### MATERIAL PROVIDED
- - - - - - -

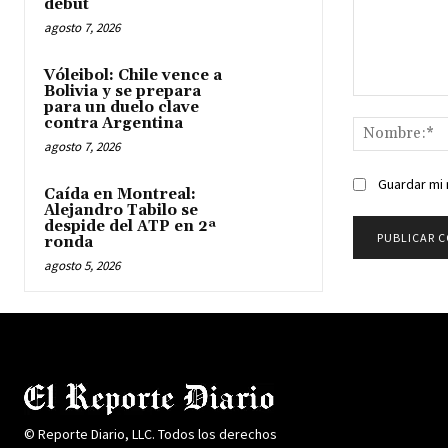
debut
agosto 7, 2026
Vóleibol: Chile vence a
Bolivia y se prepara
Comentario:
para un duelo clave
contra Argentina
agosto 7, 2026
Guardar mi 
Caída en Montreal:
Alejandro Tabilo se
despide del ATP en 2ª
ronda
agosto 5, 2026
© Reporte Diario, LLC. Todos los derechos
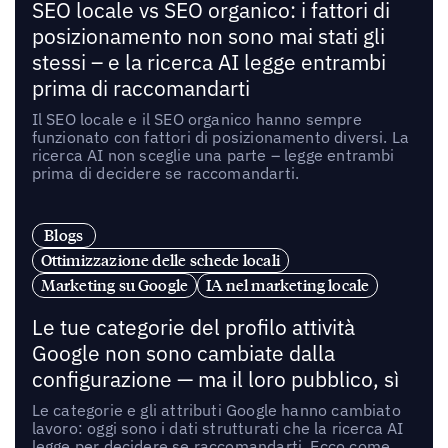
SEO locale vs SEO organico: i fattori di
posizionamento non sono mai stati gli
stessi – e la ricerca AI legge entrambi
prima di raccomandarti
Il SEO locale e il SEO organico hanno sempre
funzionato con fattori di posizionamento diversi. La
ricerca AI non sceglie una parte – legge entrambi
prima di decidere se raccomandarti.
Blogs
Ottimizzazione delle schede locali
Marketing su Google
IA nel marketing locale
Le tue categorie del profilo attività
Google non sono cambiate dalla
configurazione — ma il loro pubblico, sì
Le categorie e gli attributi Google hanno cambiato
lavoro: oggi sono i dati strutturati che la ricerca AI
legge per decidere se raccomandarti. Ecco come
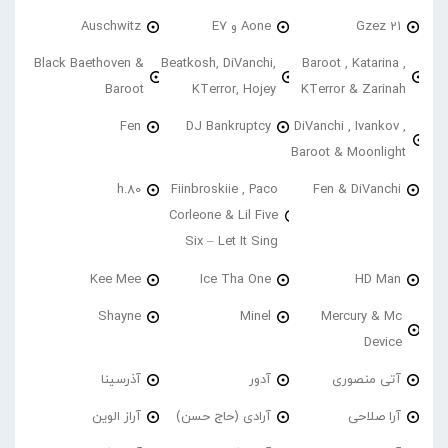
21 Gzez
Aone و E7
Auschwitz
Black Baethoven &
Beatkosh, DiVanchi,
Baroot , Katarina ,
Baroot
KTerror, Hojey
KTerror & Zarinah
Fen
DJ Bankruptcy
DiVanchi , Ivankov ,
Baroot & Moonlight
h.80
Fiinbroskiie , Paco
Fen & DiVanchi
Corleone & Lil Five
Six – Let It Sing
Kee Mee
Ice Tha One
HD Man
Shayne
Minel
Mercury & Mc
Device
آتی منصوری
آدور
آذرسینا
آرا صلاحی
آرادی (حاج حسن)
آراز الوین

- - - - - - -

### WORK REQUIRED
Which lines in the material contain the word "sono"? Pull each of them out.

### SOLUTION BELOW
posizionamento non sono mai stati gli
Google non sono cambiate dalla
lavoro: oggi sono i dati strutturati che la ricerca AI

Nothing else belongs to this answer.